Tuning into Channel 4 on any given day, you will no doubt eventually see an ident featuring an airplane graveyard in a dusty desert.
This is Mojave Air and Space Port in Mojave, California and it has been where airplanes have been coming to retire for years. Sites such as these are the final resting point for mighty birds that have patrolled the skies for decades and can make for magnificent viewing. Some planes are stored to be used for spare parts while others are just left to bask in the sun.
These graveyards are fairly common across the world with nine currently spread across the southern states of the US. Australia, the UK and Kyrgyzstan also have similar arrangements with Britain's formerly being at RAF Shawbury.
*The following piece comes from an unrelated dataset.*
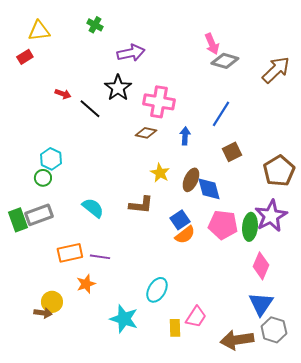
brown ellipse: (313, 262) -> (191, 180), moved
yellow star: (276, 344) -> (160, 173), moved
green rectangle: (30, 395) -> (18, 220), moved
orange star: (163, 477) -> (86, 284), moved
It was originally opened following the end of World War II but was decommissioned and shut down in 1972.
It is not just planes that these graveyards are reserved for. In recent years, there has been the discovery of a series of train graveyards found across the US, parts of South America and Europe. There is a sense of macabre when gazing upon what was once a powerful engine reduced to not much more than a decaying piece of metal.
So what are the most talked about train graveyards across the world? Here are of the best that the globe has to offer.
Railway Museum Graveyard – Cincinnati, Ohio, US
Cincinnati's Railway Museum Graveyard is one of very few of its kind that has actively created a shrine to the locomotives of yesteryear. First opened in 1975, this four-acre museum has a wide array of abandoned and decommissioned trains. The majority belonged to the seven railways that enter Cincinnati and are relics of the city.
Yanov Abandoned Train Station – Pripyat, Ukraine
Pripyat was once a bustling city in the north of Ukraine, close to the border of Belarus, but the Chernobyl disaster of 1986 turned this part of Eastern Europe into a ghost town. People have gradually left the area after the incident, leaving places like Yanov Station.
The abandoned station is a timely reminder of Ukraine under the rule of the Soviet Union with trains harking back to that era. It also has an eerie feel to it as it lies less than half a mile from the infamous 'Bridge of Death' where locals were killed by massive radiation poisoning during the disaster.
Winslow Junction – New Jersey, US
Unlike the Cincinnati and Pripyat, Winslow Junction in New Jersey highlights the decline of railway industry in certain parts of this expansive country. Winslow Junction was once one of the busiest junctions on the east coast of the US and was the base of the Southern Railroad; over the years it has been left to rot.
This part of the US's railway network was the site of a famous train crash when in July 1922 an Atlantic City-bound train known as The Owl derailed travelling at 90mph resulting in the death of seven people, injuring many others.